Re: [RESEND PATCH net-next v3 2/4] net: phy: aquantia: wait for FW reset before checking the vendor ID

From: Vladimir Oltean
Date: Tue Aug 06 2024 - 07:28:14 EST


Hi Jon,

On Tue, Jul 30, 2024 at 10:59:59AM +0100, Jon Hunter wrote:
> Hi Bartosz,
>
> On 08/07/2024 08:50, Bartosz Golaszewski wrote:
> > From: Bartosz Golaszewski <bartosz.golaszewski@xxxxxxxxxx>
> >
> > Checking the firmware register before it complete the boot process makes
> > no sense, it will report 0 even if FW is available from internal memory.
> > Always wait for FW to boot before continuing or we'll unnecessarily try
> > to load it from nvmem/filesystem and fail.
> >
> > Signed-off-by: Bartosz Golaszewski <bartosz.golaszewski@xxxxxxxxxx>
> > ---
> > drivers/net/phy/aquantia/aquantia_firmware.c | 4 ++++
> > 1 file changed, 4 insertions(+)
> >
> > diff --git a/drivers/net/phy/aquantia/aquantia_firmware.c b/drivers/net/phy/aquantia/aquantia_firmware.c
> > index 0c9640ef153b..524627a36c6f 100644
> > --- a/drivers/net/phy/aquantia/aquantia_firmware.c
> > +++ b/drivers/net/phy/aquantia/aquantia_firmware.c
> > @@ -353,6 +353,10 @@ int aqr_firmware_load(struct phy_device *phydev)
> > {
> > int ret;
> > + ret = aqr_wait_reset_complete(phydev);
> > + if (ret)
> > + return ret;
> > +
> > /* Check if the firmware is not already loaded by pooling
> > * the current version returned by the PHY. If 0 is returned,
> > * no firmware is loaded.
>
>
> Although this fixed another issue we were seeing with this driver, we have
> been reviewing this change and have a question about it.
>
> According to the description for the function aqr_wait_reset_complete() this
> function is intended to give the device time to load firmware and check
> there is a valid firmware ID.
>
> If a valid firmware ID (non-zero) is detected, then
> aqr_wait_reset_complete() will return 0 (because phy_read_mmd_poll_timeout()
> returns 0 on success and -ETIMEDOUT upon a timeout).
>
> If it times out, then it would appear that with the above code we don't
> attempt to load the firmware by any other means?
>
> Hence, I was wondering if we want this ...
>
> diff --git a/drivers/net/phy/aquantia/aquantia_firmware.c
> b/drivers/net/phy/aquantia/aquantia_firmware.c
> index 524627a36c6f..a167f42ae36b 100644
> --- a/drivers/net/phy/aquantia/aquantia_firmware.c
> +++ b/drivers/net/phy/aquantia/aquantia_firmware.c
> @@ -353,16 +353,12 @@ int aqr_firmware_load(struct phy_device *phydev)
> {
> int ret;
>
> - ret = aqr_wait_reset_complete(phydev);
> - if (ret)
> - return ret;
> -
> - /* Check if the firmware is not already loaded by pooling
> + /* Check if the firmware is not already loaded by polling
> * the current version returned by the PHY. If 0 is returned,
> - * no firmware is loaded.
> + * firmware is loaded.
> */
> - ret = phy_read_mmd(phydev, MDIO_MMD_VEND1, VEND1_GLOBAL_FW_ID);
> - if (ret > 0)
> + ret = aqr_wait_reset_complete(phydev);
> + if (!ret)
> goto exit;
>
> ret = aqr_firmware_load_nvmem(phydev);

I agree with your analysis and we also noticed this.

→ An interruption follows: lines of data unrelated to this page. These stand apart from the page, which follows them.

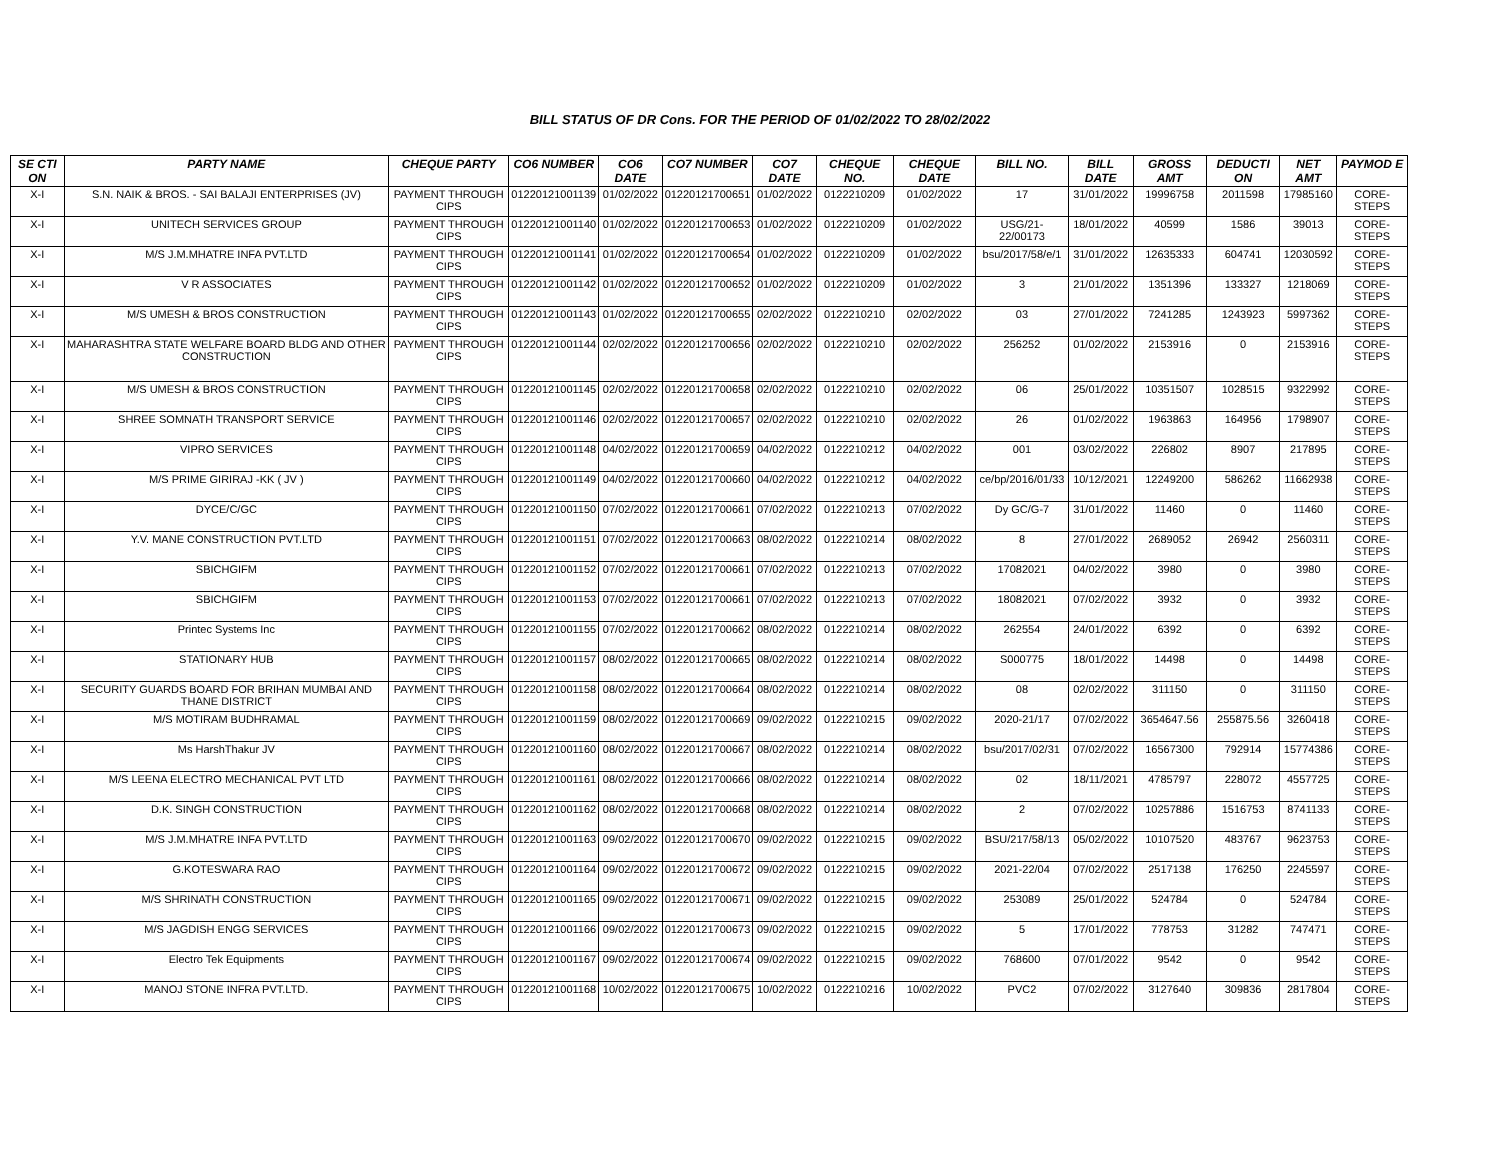BILL STATUS OF DR Cons. FOR THE PERIOD OF 01/02/2022 TO 28/02/2022
| SE CTI ON | PARTY NAME | CHEQUE PARTY | CO6 NUMBER | CO6 DATE | CO7 NUMBER | CO7 DATE | CHEQUE NO. | CHEQUE DATE | BILL NO. | BILL DATE | GROSS AMT | DEDUCTI ON | NET AMT | PAYMOD E |
| --- | --- | --- | --- | --- | --- | --- | --- | --- | --- | --- | --- | --- | --- | --- |
| X-I | S.N. NAIK & BROS. - SAI BALAJI ENTERPRISES (JV) | PAYMENT THROUGH CIPS | 01220121001139 | 01/02/2022 | 01220121700651 | 01/02/2022 | 0122210209 | 01/02/2022 | 17 | 31/01/2022 | 19996758 | 2011598 | 17985160 | CORE-STEPS |
| X-I | UNITECH SERVICES GROUP | PAYMENT THROUGH CIPS | 01220121001140 | 01/02/2022 | 01220121700653 | 01/02/2022 | 0122210209 | 01/02/2022 | USG/21-22/00173 | 18/01/2022 | 40599 | 1586 | 39013 | CORE-STEPS |
| X-I | M/S J.M.MHATRE INFA PVT.LTD | PAYMENT THROUGH CIPS | 01220121001141 | 01/02/2022 | 01220121700654 | 01/02/2022 | 0122210209 | 01/02/2022 | bsu/2017/58/e/1 | 31/01/2022 | 12635333 | 604741 | 12030592 | CORE-STEPS |
| X-I | V R ASSOCIATES | PAYMENT THROUGH CIPS | 01220121001142 | 01/02/2022 | 01220121700652 | 01/02/2022 | 0122210209 | 01/02/2022 | 3 | 21/01/2022 | 1351396 | 133327 | 1218069 | CORE-STEPS |
| X-I | M/S UMESH & BROS CONSTRUCTION | PAYMENT THROUGH CIPS | 01220121001143 | 01/02/2022 | 01220121700655 | 02/02/2022 | 0122210210 | 02/02/2022 | 03 | 27/01/2022 | 7241285 | 1243923 | 5997362 | CORE-STEPS |
| X-I | MAHARASHTRA STATE WELFARE BOARD BLDG AND OTHER CONSTRUCTION | PAYMENT THROUGH CIPS | 01220121001144 | 02/02/2022 | 01220121700656 | 02/02/2022 | 0122210210 | 02/02/2022 | 256252 | 01/02/2022 | 2153916 | 0 | 2153916 | CORE-STEPS |
| X-I | M/S UMESH & BROS CONSTRUCTION | PAYMENT THROUGH CIPS | 01220121001145 | 02/02/2022 | 01220121700658 | 02/02/2022 | 0122210210 | 02/02/2022 | 06 | 25/01/2022 | 10351507 | 1028515 | 9322992 | CORE-STEPS |
| X-I | SHREE SOMNATH TRANSPORT SERVICE | PAYMENT THROUGH CIPS | 01220121001146 | 02/02/2022 | 01220121700657 | 02/02/2022 | 0122210210 | 02/02/2022 | 26 | 01/02/2022 | 1963863 | 164956 | 1798907 | CORE-STEPS |
| X-I | VIPRO SERVICES | PAYMENT THROUGH CIPS | 01220121001148 | 04/02/2022 | 01220121700659 | 04/02/2022 | 0122210212 | 04/02/2022 | 001 | 03/02/2022 | 226802 | 8907 | 217895 | CORE-STEPS |
| X-I | M/S PRIME GIRIRAJ -KK ( JV ) | PAYMENT THROUGH CIPS | 01220121001149 | 04/02/2022 | 01220121700660 | 04/02/2022 | 0122210212 | 04/02/2022 | ce/bp/2016/01/33 | 10/12/2021 | 12249200 | 586262 | 11662938 | CORE-STEPS |
| X-I | DYCE/C/GC | PAYMENT THROUGH CIPS | 01220121001150 | 07/02/2022 | 01220121700661 | 07/02/2022 | 0122210213 | 07/02/2022 | Dy GC/G-7 | 31/01/2022 | 11460 | 0 | 11460 | CORE-STEPS |
| X-I | Y.V. MANE CONSTRUCTION PVT.LTD | PAYMENT THROUGH CIPS | 01220121001151 | 07/02/2022 | 01220121700663 | 08/02/2022 | 0122210214 | 08/02/2022 | 8 | 27/01/2022 | 2689052 | 26942 | 2560311 | CORE-STEPS |
| X-I | SBICHGIFM | PAYMENT THROUGH CIPS | 01220121001152 | 07/02/2022 | 01220121700661 | 07/02/2022 | 0122210213 | 07/02/2022 | 17082021 | 04/02/2022 | 3980 | 0 | 3980 | CORE-STEPS |
| X-I | SBICHGIFM | PAYMENT THROUGH CIPS | 01220121001153 | 07/02/2022 | 01220121700661 | 07/02/2022 | 0122210213 | 07/02/2022 | 18082021 | 07/02/2022 | 3932 | 0 | 3932 | CORE-STEPS |
| X-I | Printec Systems Inc | PAYMENT THROUGH CIPS | 01220121001155 | 07/02/2022 | 01220121700662 | 08/02/2022 | 0122210214 | 08/02/2022 | 262554 | 24/01/2022 | 6392 | 0 | 6392 | CORE-STEPS |
| X-I | STATIONARY HUB | PAYMENT THROUGH CIPS | 01220121001157 | 08/02/2022 | 01220121700665 | 08/02/2022 | 0122210214 | 08/02/2022 | S000775 | 18/01/2022 | 14498 | 0 | 14498 | CORE-STEPS |
| X-I | SECURITY GUARDS BOARD FOR BRIHAN MUMBAI AND THANE DISTRICT | PAYMENT THROUGH CIPS | 01220121001158 | 08/02/2022 | 01220121700664 | 08/02/2022 | 0122210214 | 08/02/2022 | 08 | 02/02/2022 | 311150 | 0 | 311150 | CORE-STEPS |
| X-I | M/S MOTIRAM BUDHRAMAL | PAYMENT THROUGH CIPS | 01220121001159 | 08/02/2022 | 01220121700669 | 09/02/2022 | 0122210215 | 09/02/2022 | 2020-21/17 | 07/02/2022 | 3654647.56 | 255875.56 | 3260418 | CORE-STEPS |
| X-I | Ms HarshThakur JV | PAYMENT THROUGH CIPS | 01220121001160 | 08/02/2022 | 01220121700667 | 08/02/2022 | 0122210214 | 08/02/2022 | bsu/2017/02/31 | 07/02/2022 | 16567300 | 792914 | 15774386 | CORE-STEPS |
| X-I | M/S LEENA ELECTRO MECHANICAL PVT LTD | PAYMENT THROUGH CIPS | 01220121001161 | 08/02/2022 | 01220121700666 | 08/02/2022 | 0122210214 | 08/02/2022 | 02 | 18/11/2021 | 4785797 | 228072 | 4557725 | CORE-STEPS |
| X-I | D.K. SINGH CONSTRUCTION | PAYMENT THROUGH CIPS | 01220121001162 | 08/02/2022 | 01220121700668 | 08/02/2022 | 0122210214 | 08/02/2022 | 2 | 07/02/2022 | 10257886 | 1516753 | 8741133 | CORE-STEPS |
| X-I | M/S J.M.MHATRE INFA PVT.LTD | PAYMENT THROUGH CIPS | 01220121001163 | 09/02/2022 | 01220121700670 | 09/02/2022 | 0122210215 | 09/02/2022 | BSU/217/58/13 | 05/02/2022 | 10107520 | 483767 | 9623753 | CORE-STEPS |
| X-I | G.KOTESWARA RAO | PAYMENT THROUGH CIPS | 01220121001164 | 09/02/2022 | 01220121700672 | 09/02/2022 | 0122210215 | 09/02/2022 | 2021-22/04 | 07/02/2022 | 2517138 | 176250 | 2245597 | CORE-STEPS |
| X-I | M/S SHRINATH CONSTRUCTION | PAYMENT THROUGH CIPS | 01220121001165 | 09/02/2022 | 01220121700671 | 09/02/2022 | 0122210215 | 09/02/2022 | 253089 | 25/01/2022 | 524784 | 0 | 524784 | CORE-STEPS |
| X-I | M/S JAGDISH ENGG SERVICES | PAYMENT THROUGH CIPS | 01220121001166 | 09/02/2022 | 01220121700673 | 09/02/2022 | 0122210215 | 09/02/2022 | 5 | 17/01/2022 | 778753 | 31282 | 747471 | CORE-STEPS |
| X-I | Electro Tek Equipments | PAYMENT THROUGH CIPS | 01220121001167 | 09/02/2022 | 01220121700674 | 09/02/2022 | 0122210215 | 09/02/2022 | 768600 | 07/01/2022 | 9542 | 0 | 9542 | CORE-STEPS |
| X-I | MANOJ STONE INFRA PVT.LTD. | PAYMENT THROUGH CIPS | 01220121001168 | 10/02/2022 | 01220121700675 | 10/02/2022 | 0122210216 | 10/02/2022 | PVC2 | 07/02/2022 | 3127640 | 309836 | 2817804 | CORE-STEPS |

But actually, you wouldn't want to ignore other return codes from
phy_read_mmd_poll_timeout() like real errors from phy_read_mmd():
-ENODEV, -ENXIO etc.

I found that the logic is more readable with a switch/case statement as below.

diff --git a/drivers/net/phy/aquantia/aquantia_firmware.c b/drivers/net/phy/aquantia/aquantia_firmware.c
index 524627a36c6f..d839f64471bd 100644
--- a/drivers/net/phy/aquantia/aquantia_firmware.c
+++ b/drivers/net/phy/aquantia/aquantia_firmware.c
@@ -353,26 +353,33 @@ int aqr_firmware_load(struct phy_device *phydev)
{
int ret;

- ret = aqr_wait_reset_complete(phydev);
- if (ret)
- return ret;
-
- /* Check if the firmware is not already loaded by pooling
- * the current version returned by the PHY. If 0 is returned,
- * no firmware is loaded.
+ /* Check if the firmware is not already loaded by polling
+ * the current version returned by the PHY.
*/
- ret = phy_read_mmd(phydev, MDIO_MMD_VEND1, VEND1_GLOBAL_FW_ID);
- if (ret > 0)
- goto exit;
+ ret = aqr_wait_reset_complete(phydev);
+ switch (ret) {
+ case 0:
+ /* Some firmware is loaded => do nothing */
+ return 0;
+ case -ETIMEDOUT:
+ /* VEND1_GLOBAL_FW_ID still reads 0 after 2 seconds of polling.
+ * We don't have full confidence that no firmware is loaded (in
+ * theory it might just not have loaded yet), but we will
+ * assume that, and load a new image.
+ */
+ ret = aqr_firmware_load_nvmem(phydev);
+ if (!ret)
+ goto exit;

- ret = aqr_firmware_load_nvmem(phydev);
- if (!ret)
- goto exit;
+ ret = aqr_firmware_load_fs(phydev);
+ if (ret)
+ return ret;

- ret = aqr_firmware_load_fs(phydev);
- if (ret)
+ break;
+ default:
+ /* PHY read error, propagate it to the caller */
return ret;
+ }

-exit:
return 0;
}